[plt-scheme] 299.7

From: Bradd W. Szonye (bradd+plt at szonye.com)
Date: Wed May 12 13:41:20 EDT 2004

Alex Ott wrote:
>> What do you think about C++ aproach to encoding and locale
>> conversion for ports and strings?

Matthew Flatt wrote:
> If I understand C++'s approach to ports/streams correctly, the
> encoding between strings and bytes is a (mutable) property of the
> stream object.

FYI, here's some information about C/C++ streams and encodings.
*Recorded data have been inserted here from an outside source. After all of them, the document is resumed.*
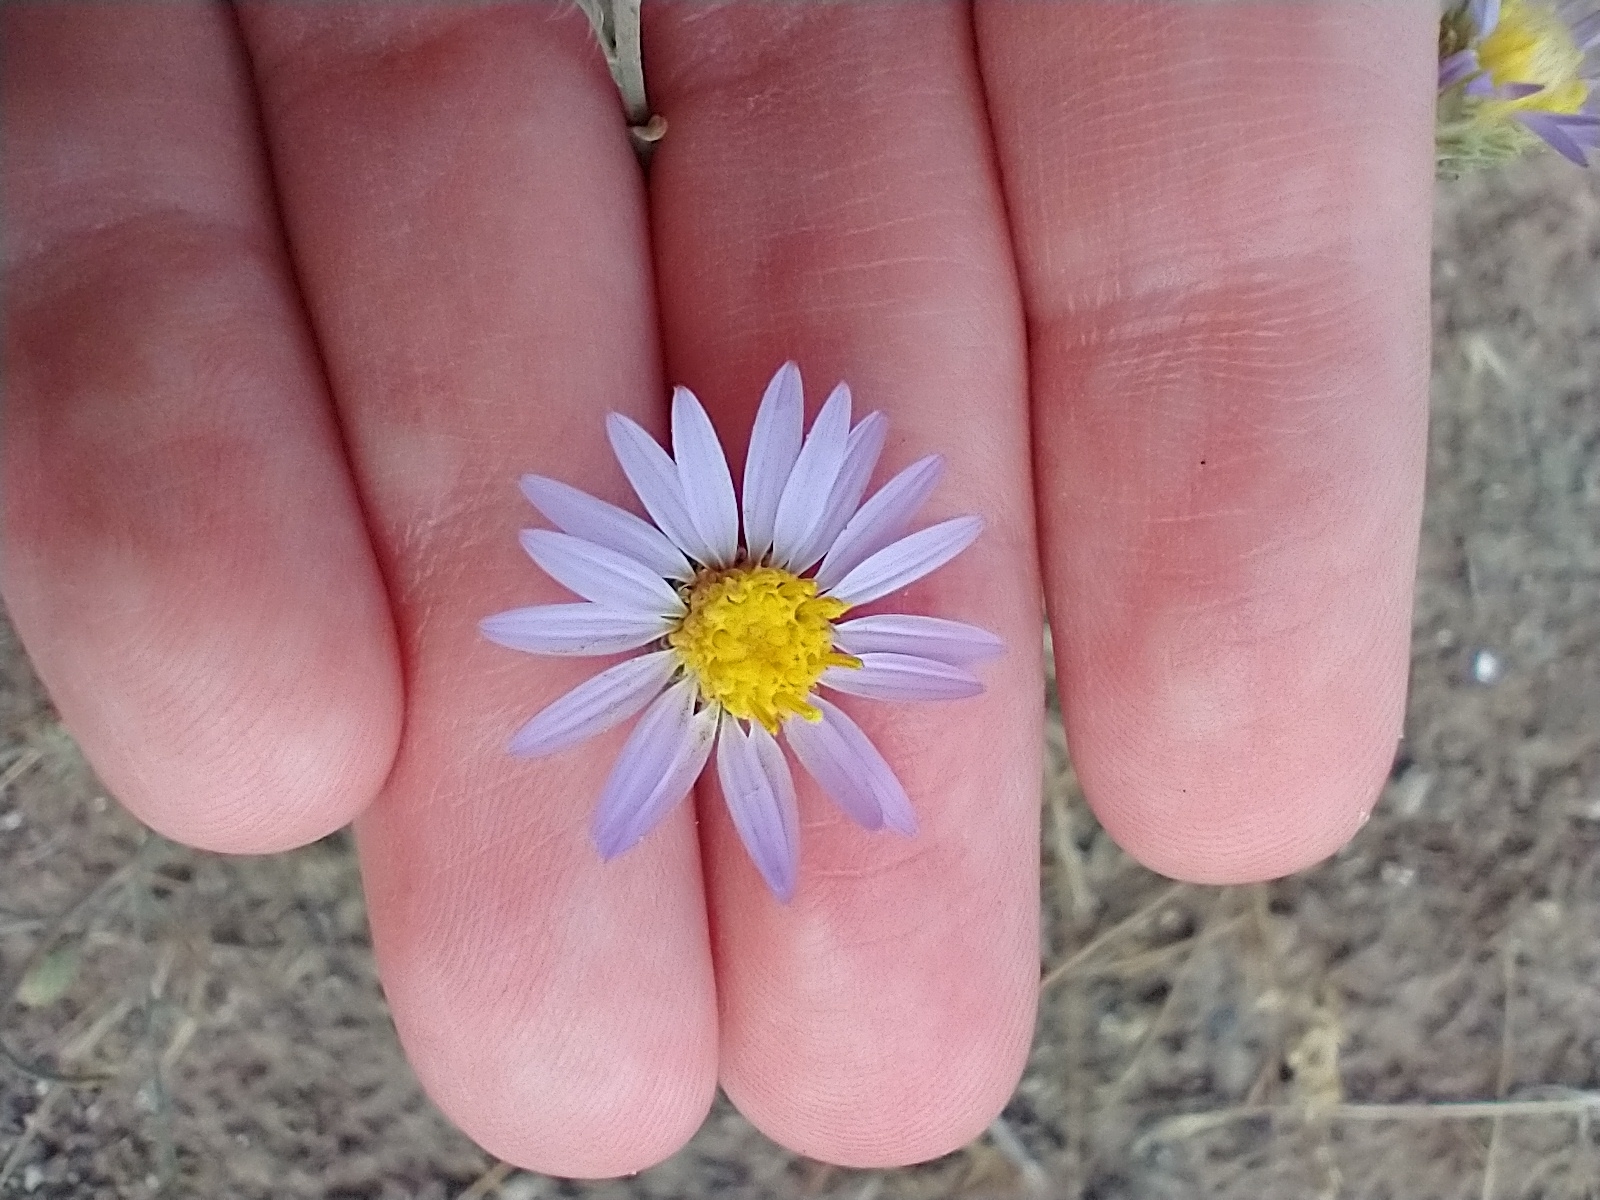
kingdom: Plantae
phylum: Tracheophyta
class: Magnoliopsida
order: Asterales
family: Asteraceae
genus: Dieteria
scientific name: Dieteria canescens
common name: Hoary-aster
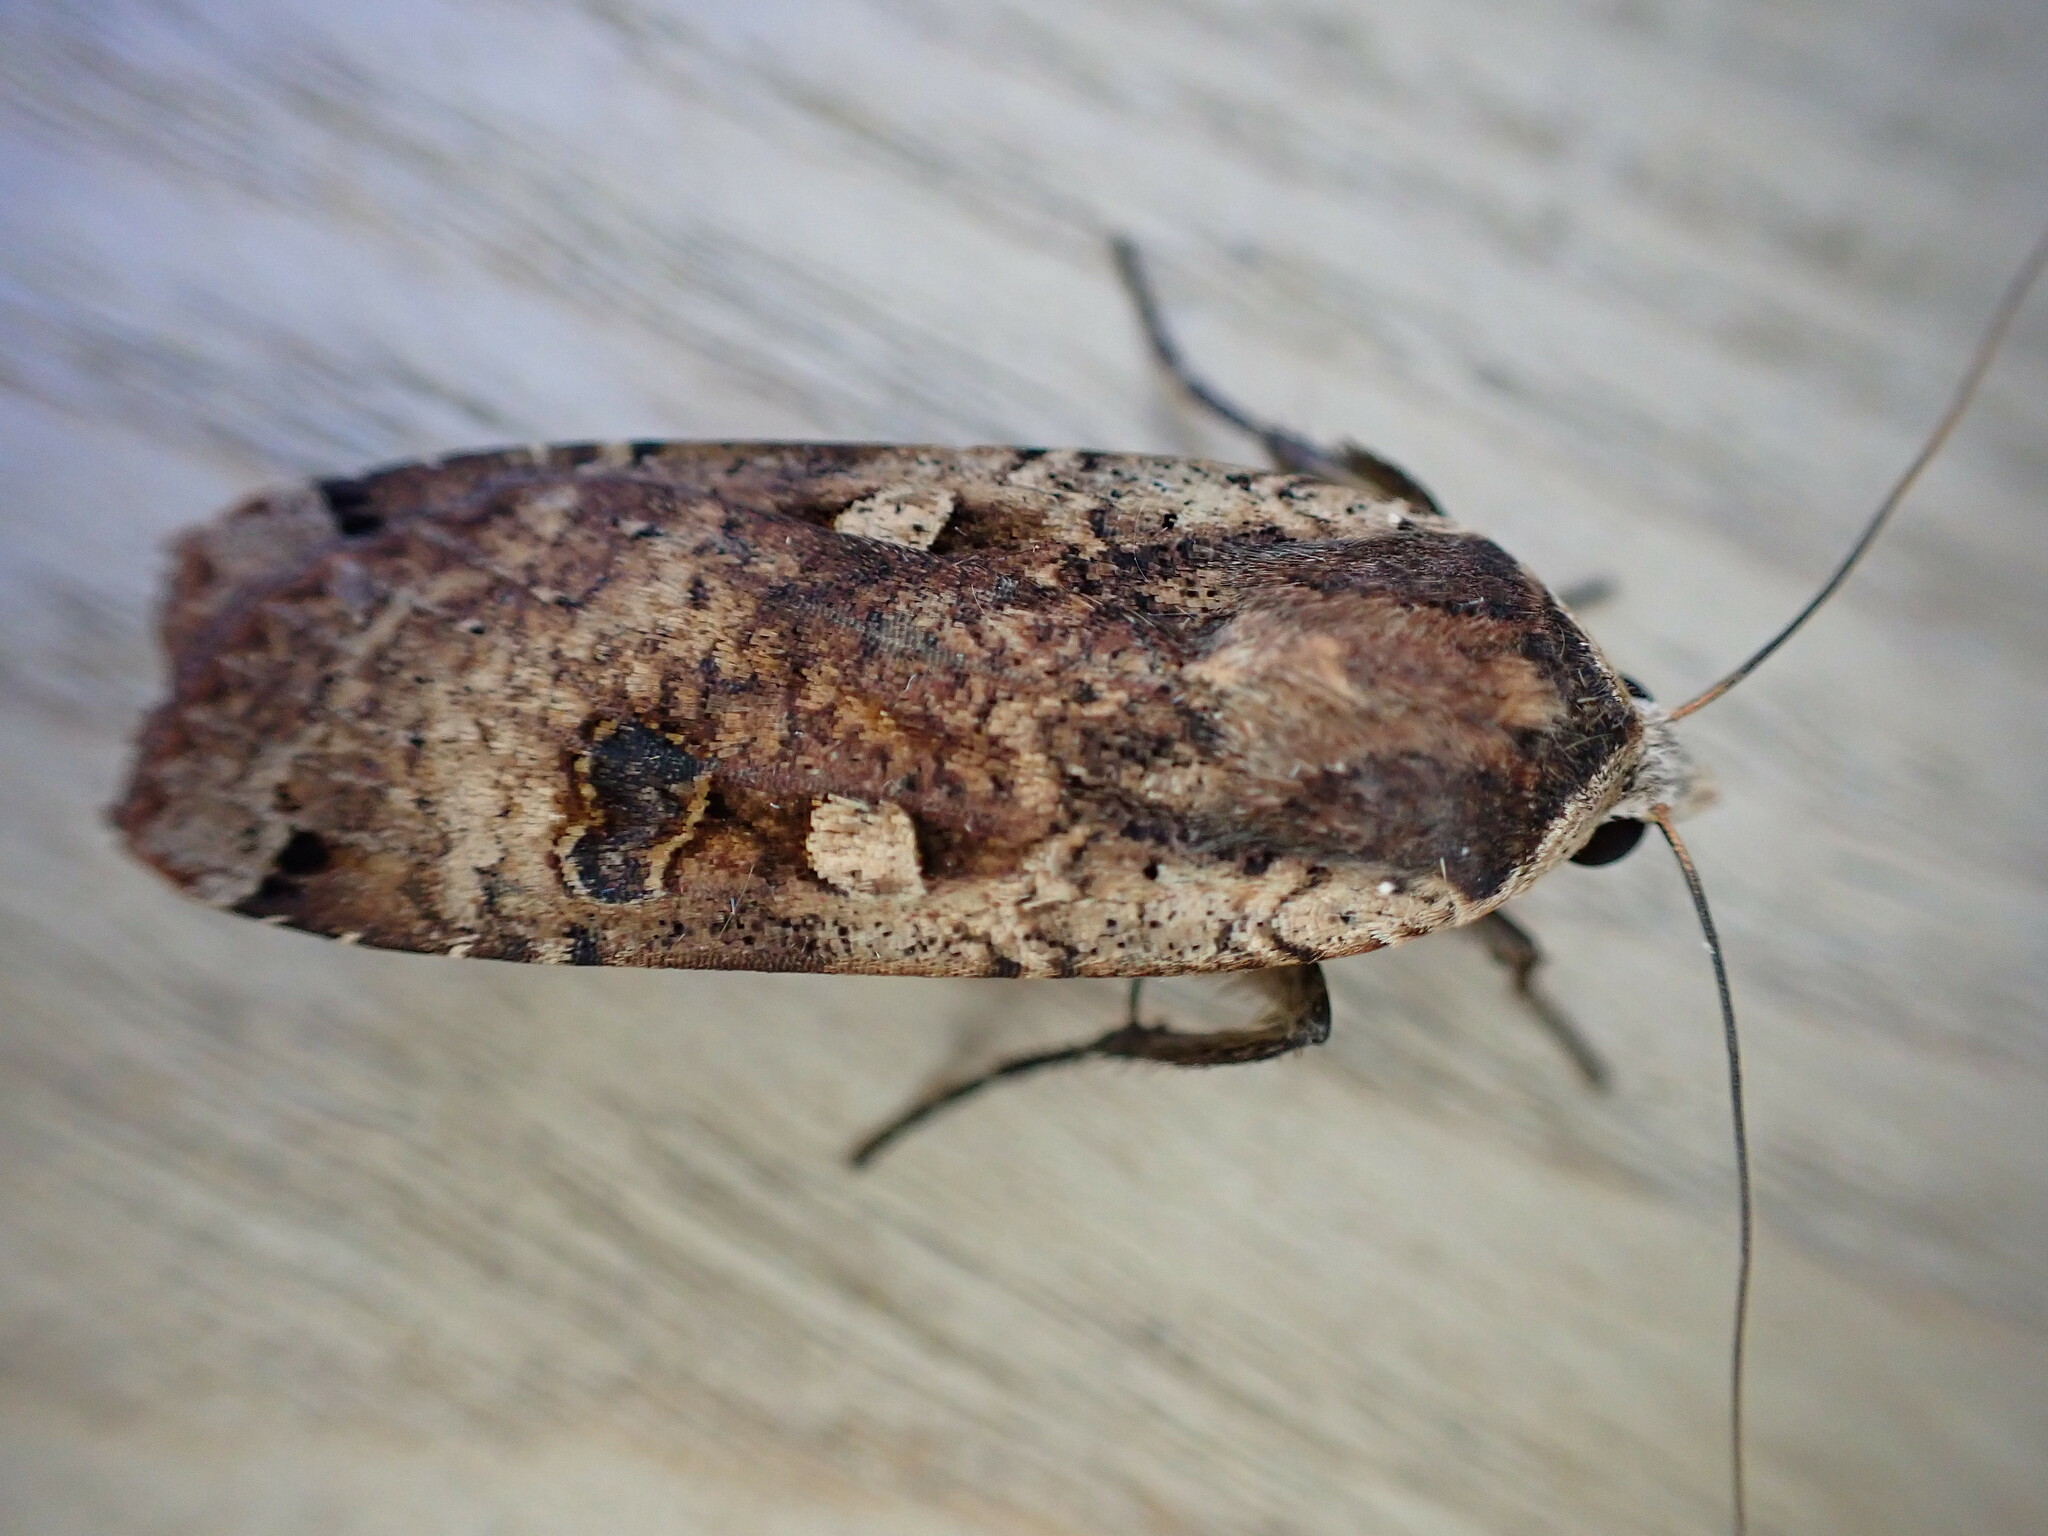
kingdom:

Streams are initially encoding-neutral. The first actual I/O operation
assigns an orientation to the stream, either "byte-oriented" or "wide-
oriented." A byte-oriented stream reads and writes raw bytes; it
generally performs no encoding conversions (except for minor details
like handling newline conventions in "text" mode). A wide-oriented
stream converts between the stream's encoding and the internal
wide-character (wchar_t) encoding. The first I/O operation assigns the
encoding rule to the stream.

A stream's orientation and (if applicable) encoding are /not/ mutable
once set. Only a call to freopen -- which flushes and resets the stream
-- can change them. Yes, they start out uninitialized, but they are not
generally mutable.

There are only two basic ways to handle encoding in C. If the wchar_t
internal encoding (usually UTF-16 or UTF-32) is sufficient for your
needs, you can use setlocale and fwide() to set the stream encoding,
then use the wide-oriented functions to convert automatically between
the stream encoding and the internal encoding. Otherwise, you must use
byte-oriented I/O and convert everything manually.

I'm a bit rusty on C++ iostreams, but IIRC they're a lot more flexible
and easier to use for encoding conversion, mainly because they use C++'s
more powerful locale facilities.
-- 
Bradd W. Szonye
http://www.szonye.com/bradd


Posted on the users mailing list.